Newer space probes are now exploring the outer reaches of the solar system, including the New Horizons mission to Pluto. McNutt is overseeing an instrument on that probe, which is now heading for the “termination shock” where the solar wind first impacts the interstellar medium, about 5.5 billion miles from the Earth—almost twice the distance from Earth to Pluto. He’s also one of the principal scientists behind the Interstellar Probe proposal, which could launch as soon as 2036. Its technology will be 50 years more advanced than the Voyagers, and it could reach the same distance in half the time.
For McNutt, it’s a “pleasant surprise” that the Voyagers are still working after all these years: “I joke with people: If you go back and look at the original papers, the Voyagers were designed to work for four and a half years,” he says. “We’ve outlived the warranty by a factor of 10.”
Even when the Voyagers can no longer communicate with Earth, it will not be the end of their mission. Both probes bear the famous 12-inch “golden record” of the sounds of Earth, greetings in more than 50 languages, music by Mozart and Chuck Berry, and a star map showing how to get here. The designers of the probe hoped that one day these records might be played by alien spacefarers far from Earth.

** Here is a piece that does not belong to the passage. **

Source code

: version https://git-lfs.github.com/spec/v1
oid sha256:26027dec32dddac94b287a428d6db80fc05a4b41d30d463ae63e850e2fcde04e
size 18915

And their hopes may someday come true: Voyager 1 will get relatively near a star in the constellation Camelopardalis in about 40,000 years, while Voyager 2 will near a star in the constellation Andromeda at about the same time. It’s possible that the Voyagers may one day be overtaken by newer probes from Earth, but for now they are humanity’s ambassadors to the stars; when their communications to the Earth cease, that will become their final mission.